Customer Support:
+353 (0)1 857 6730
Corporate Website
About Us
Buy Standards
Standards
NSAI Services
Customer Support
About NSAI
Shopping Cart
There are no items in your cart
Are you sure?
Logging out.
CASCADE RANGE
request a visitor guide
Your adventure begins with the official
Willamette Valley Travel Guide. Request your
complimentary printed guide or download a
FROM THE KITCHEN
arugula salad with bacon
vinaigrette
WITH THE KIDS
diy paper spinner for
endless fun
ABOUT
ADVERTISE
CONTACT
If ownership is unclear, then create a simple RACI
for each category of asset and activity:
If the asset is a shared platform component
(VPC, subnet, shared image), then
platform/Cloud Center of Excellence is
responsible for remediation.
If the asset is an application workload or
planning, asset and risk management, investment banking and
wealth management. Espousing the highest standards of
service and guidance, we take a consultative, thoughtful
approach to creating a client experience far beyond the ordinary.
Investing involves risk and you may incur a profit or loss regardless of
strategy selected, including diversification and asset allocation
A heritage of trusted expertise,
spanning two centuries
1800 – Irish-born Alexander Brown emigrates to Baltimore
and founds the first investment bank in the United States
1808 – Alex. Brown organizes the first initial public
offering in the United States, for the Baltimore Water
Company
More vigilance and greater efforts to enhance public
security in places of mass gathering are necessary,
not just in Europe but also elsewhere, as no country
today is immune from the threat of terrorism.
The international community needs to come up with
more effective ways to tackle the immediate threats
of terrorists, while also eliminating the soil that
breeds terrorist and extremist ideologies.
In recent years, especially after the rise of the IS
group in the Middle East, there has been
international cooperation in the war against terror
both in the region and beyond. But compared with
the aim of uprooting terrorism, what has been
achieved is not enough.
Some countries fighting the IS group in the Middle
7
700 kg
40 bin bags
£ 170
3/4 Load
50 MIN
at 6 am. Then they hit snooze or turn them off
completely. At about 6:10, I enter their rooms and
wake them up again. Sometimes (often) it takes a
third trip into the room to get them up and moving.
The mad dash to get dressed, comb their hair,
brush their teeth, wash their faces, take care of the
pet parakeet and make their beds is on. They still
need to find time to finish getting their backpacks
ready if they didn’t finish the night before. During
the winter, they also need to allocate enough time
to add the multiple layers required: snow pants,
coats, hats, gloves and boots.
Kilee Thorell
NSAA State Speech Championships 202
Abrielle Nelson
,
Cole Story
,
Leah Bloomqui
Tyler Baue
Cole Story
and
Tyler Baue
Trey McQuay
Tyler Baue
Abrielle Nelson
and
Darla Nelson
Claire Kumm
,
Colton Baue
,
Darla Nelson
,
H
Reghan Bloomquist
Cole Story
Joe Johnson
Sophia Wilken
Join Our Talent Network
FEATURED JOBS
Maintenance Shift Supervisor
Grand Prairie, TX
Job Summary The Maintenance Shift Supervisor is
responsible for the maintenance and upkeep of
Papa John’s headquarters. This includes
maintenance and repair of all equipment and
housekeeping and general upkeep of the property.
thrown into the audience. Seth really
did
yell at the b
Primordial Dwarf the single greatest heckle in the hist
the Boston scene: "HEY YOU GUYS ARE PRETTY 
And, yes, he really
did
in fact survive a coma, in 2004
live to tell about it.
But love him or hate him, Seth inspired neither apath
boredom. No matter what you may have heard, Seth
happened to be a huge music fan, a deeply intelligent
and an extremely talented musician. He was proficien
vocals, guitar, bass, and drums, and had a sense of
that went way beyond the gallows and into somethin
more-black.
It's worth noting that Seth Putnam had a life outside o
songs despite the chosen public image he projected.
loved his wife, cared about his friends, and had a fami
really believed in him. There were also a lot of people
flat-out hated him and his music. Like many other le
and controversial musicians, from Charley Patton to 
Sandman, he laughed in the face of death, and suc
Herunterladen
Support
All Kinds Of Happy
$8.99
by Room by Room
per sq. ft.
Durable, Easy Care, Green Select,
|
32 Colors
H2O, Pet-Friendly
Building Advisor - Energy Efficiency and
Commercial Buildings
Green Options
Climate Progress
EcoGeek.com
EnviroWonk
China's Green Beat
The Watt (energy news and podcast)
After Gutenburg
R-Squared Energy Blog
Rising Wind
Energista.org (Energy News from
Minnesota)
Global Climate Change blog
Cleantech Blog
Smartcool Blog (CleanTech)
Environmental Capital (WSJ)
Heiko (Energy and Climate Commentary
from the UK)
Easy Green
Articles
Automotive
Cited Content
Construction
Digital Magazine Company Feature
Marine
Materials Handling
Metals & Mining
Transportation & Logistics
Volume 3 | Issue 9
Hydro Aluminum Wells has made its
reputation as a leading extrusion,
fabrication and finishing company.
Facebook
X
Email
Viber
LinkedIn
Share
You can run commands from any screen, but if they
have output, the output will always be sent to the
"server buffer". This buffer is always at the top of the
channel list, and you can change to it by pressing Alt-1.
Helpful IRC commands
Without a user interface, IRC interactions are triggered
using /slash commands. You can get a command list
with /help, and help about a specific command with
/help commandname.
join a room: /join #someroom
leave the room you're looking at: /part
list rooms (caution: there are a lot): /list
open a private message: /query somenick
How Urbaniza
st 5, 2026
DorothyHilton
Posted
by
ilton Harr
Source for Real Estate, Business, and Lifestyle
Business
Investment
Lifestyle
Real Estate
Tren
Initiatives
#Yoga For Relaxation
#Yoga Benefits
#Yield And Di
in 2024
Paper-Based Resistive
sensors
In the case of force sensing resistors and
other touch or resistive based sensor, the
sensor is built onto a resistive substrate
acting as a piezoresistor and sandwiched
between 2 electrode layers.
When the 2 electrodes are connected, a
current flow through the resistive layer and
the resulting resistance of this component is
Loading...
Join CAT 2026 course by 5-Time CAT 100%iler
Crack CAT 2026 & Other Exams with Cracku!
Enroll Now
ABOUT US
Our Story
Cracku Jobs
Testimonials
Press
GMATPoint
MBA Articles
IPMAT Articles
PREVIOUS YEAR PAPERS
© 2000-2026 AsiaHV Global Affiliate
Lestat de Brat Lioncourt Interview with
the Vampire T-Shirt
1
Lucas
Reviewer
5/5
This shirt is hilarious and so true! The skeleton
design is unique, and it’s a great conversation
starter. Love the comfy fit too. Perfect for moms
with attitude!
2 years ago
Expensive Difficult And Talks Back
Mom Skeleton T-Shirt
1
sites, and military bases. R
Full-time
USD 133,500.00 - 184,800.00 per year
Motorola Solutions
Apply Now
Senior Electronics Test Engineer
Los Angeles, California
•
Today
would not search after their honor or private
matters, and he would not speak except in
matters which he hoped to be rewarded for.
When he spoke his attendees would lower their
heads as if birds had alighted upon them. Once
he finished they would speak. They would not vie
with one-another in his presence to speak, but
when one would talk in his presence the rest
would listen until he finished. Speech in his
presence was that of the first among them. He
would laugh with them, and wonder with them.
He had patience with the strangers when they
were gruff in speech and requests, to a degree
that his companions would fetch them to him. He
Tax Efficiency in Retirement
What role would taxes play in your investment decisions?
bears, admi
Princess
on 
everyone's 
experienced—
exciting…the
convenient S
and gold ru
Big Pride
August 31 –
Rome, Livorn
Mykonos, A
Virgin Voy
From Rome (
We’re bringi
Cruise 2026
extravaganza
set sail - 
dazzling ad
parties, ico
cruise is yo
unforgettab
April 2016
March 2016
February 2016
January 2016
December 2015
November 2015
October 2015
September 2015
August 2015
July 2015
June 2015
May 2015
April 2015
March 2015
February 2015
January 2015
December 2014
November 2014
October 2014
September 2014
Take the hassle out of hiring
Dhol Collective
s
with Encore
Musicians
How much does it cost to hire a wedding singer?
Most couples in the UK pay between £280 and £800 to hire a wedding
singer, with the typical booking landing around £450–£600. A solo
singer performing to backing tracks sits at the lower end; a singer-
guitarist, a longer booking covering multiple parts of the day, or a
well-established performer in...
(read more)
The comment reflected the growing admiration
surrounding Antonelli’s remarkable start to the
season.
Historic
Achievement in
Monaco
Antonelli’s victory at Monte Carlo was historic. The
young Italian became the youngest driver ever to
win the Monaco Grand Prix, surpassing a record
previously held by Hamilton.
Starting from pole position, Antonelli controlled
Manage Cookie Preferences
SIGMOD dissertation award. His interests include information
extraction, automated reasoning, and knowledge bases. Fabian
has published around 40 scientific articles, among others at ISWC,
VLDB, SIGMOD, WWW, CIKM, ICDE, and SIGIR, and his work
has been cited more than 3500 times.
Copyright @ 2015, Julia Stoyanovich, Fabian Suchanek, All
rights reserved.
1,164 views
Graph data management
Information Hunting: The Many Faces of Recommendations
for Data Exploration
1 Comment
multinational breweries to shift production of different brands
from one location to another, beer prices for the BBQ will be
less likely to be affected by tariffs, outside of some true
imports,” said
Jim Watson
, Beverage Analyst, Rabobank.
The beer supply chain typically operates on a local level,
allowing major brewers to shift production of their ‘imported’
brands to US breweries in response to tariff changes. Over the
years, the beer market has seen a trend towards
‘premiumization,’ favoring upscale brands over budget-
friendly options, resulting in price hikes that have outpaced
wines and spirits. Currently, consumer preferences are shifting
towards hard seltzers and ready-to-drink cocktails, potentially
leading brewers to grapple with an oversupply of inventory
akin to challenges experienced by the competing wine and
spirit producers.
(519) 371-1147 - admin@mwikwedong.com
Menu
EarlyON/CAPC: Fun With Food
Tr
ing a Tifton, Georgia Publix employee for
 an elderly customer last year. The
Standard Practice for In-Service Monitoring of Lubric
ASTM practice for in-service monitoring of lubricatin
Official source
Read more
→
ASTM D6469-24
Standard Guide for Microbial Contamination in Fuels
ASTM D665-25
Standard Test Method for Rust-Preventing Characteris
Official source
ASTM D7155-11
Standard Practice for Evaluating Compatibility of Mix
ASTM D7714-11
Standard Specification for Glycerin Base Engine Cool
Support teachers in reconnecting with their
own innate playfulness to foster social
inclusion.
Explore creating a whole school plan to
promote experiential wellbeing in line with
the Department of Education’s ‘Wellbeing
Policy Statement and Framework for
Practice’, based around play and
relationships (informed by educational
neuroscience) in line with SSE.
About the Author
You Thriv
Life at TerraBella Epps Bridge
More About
****
=== WHAT THE EXERCISE ASKS ===
Quote the records above from their first line through the line containing "both in the", both ends included.

=== ANSWER FOR THE TASK ===
Customer Support:
+353 (0)1 857 6730
Corporate Website
About Us
Buy Standards
Standards
NSAI Services
Customer Support
About NSAI
Shopping Cart
There are no items in your cart
Are you sure?
Logging out.
CASCADE RANGE
request a visitor guide
Your adventure begins with the official
Willamette Valley Travel Guide. Request your
complimentary printed guide or download a
FROM THE KITCHEN
arugula salad with bacon
vinaigrette
WITH THE KIDS
diy paper spinner for
endless fun
ABOUT
ADVERTISE
CONTACT
If ownership is unclear, then create a simple RACI
for each category of asset and activity:
If the asset is a shared platform component
(VPC, subnet, shared image), then
platform/Cloud Center of Excellence is
responsible for remediation.
If the asset is an application workload or
planning, asset and risk management, investment banking and
wealth management. Espousing the highest standards of
service and guidance, we take a consultative, thoughtful
approach to creating a client experience far beyond the ordinary.
Investing involves risk and you may incur a profit or loss regardless of
strategy selected, including diversification and asset allocation
A heritage of trusted expertise,
spanning two centuries
1800 – Irish-born Alexander Brown emigrates to Baltimore
and founds the first investment bank in the United States
1808 – Alex. Brown organizes the first initial public
offering in the United States, for the Baltimore Water
Company
More vigilance and greater efforts to enhance public
security in places of mass gathering are necessary,
not just in Europe but also elsewhere, as no country
today is immune from the threat of terrorism.
The international community needs to come up with
more effective ways to tackle the immediate threats
of terrorists, while also eliminating the soil that
breeds terrorist and extremist ideologies.
In recent years, especially after the rise of the IS
group in the Middle East, there has been
international cooperation in the war against terror
both in the region and beyond. But compared with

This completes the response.